Top of ENTRIES SUPPLIED

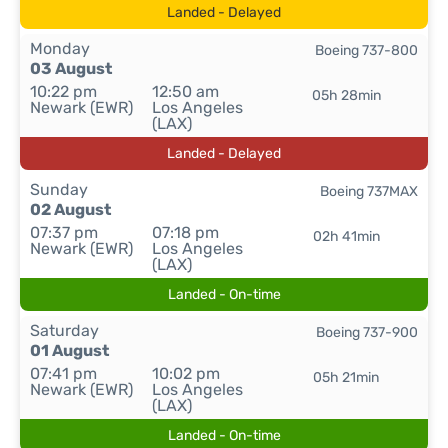
Landed - Delayed
Monday
Boeing 737-800
03 August
10:22 pm
12:50 am
05h 28min
Newark (EWR)
Los Angeles
(LAX)
Landed - Delayed
Sunday
Boeing 737MAX
02 August
07:37 pm
07:18 pm
02h 41min
Newark (EWR)
Los Angeles
(LAX)
Landed - On-time
Saturday
Boeing 737-900
01 August
07:41 pm
10:02 pm
05h 21min
Newark (EWR)
Los Angeles
(LAX)
Landed - On-time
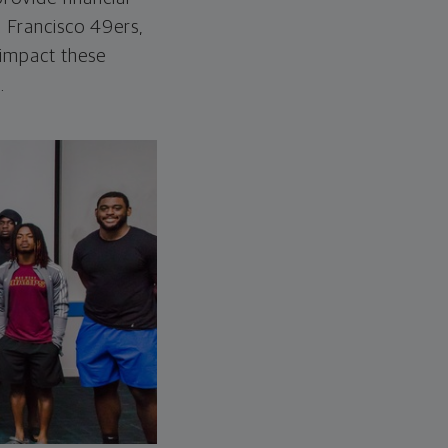
n Francisco 49ers,
o impact these
.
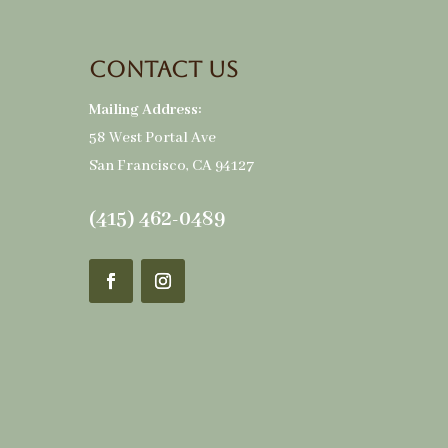
Contact Us
Mailing Address:
58 West Portal Ave
San Francisco, CA 94127
(415) 462-0489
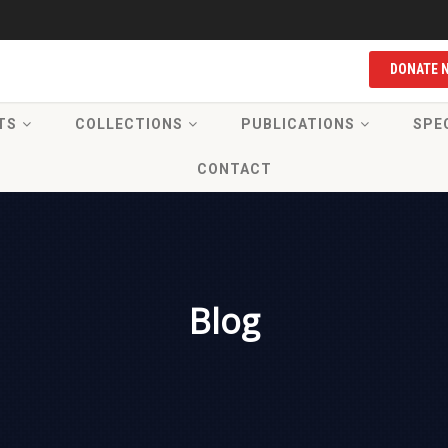
DONATE 
TS
COLLECTIONS
PUBLICATIONS
SPE
CONTACT
Blog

Bottom of ENTRIES SUPPLIED

◆ **YOUR TASK**: Output the records exactly, and let none of their pictures appear in the copy.

◆ **EXERCISE RESPONSE**:
Landed - Delayed
Monday
Boeing 737-800
03 August
10:22 pm
12:50 am
05h 28min
Newark (EWR)
Los Angeles
(LAX)
Landed - Delayed
Sunday
Boeing 737MAX
02 August
07:37 pm
07:18 pm
02h 41min
Newark (EWR)
Los Angeles
(LAX)
Landed - On-time
Saturday
Boeing 737-900
01 August
07:41 pm
10:02 pm
05h 21min
Newark (EWR)
Los Angeles
(LAX)
Landed - On-time
n Francisco 49ers,
o impact these
.
Contact Us
Mailing Address:
58 West Portal Ave
San Francisco, CA 94127
(415) 462-0489
DONATE 
TS
COLLECTIONS
PUBLICATIONS
SPE
CONTACT
Blog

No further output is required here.